*** Opening Records for the task ***
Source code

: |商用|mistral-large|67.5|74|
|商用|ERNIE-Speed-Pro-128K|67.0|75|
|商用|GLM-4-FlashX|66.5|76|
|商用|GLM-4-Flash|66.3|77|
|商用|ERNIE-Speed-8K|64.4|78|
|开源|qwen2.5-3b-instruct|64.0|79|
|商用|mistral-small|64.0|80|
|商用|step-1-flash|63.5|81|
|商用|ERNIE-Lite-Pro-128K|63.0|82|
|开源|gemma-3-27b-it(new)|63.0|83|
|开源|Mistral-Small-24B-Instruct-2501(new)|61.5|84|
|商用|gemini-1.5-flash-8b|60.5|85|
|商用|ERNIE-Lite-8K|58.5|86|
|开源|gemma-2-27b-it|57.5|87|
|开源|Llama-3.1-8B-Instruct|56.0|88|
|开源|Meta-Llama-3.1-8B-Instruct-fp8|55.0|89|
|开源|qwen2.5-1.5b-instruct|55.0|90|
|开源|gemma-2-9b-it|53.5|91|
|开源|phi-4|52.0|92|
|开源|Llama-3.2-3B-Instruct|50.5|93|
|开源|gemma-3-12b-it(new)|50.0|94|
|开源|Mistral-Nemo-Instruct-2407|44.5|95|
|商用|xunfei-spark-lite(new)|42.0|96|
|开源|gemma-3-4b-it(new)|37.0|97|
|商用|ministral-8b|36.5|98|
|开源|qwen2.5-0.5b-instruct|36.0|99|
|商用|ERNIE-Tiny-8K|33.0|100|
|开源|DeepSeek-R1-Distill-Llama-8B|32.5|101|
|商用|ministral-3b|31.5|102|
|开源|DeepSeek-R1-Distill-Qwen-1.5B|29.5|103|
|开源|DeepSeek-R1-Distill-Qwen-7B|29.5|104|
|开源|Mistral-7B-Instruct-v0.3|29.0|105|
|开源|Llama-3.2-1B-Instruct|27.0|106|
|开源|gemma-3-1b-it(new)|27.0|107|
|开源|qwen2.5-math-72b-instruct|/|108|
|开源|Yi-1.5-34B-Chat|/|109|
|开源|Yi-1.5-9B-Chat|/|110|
*** Closing Records for the task ***
◆ **Required work**:
The lines to return are those in the entries above that hold "ministral".

◆ **Your solution**:
|商用|ministral-8b|36.5|98|
|商用|ministral-3b|31.5|102|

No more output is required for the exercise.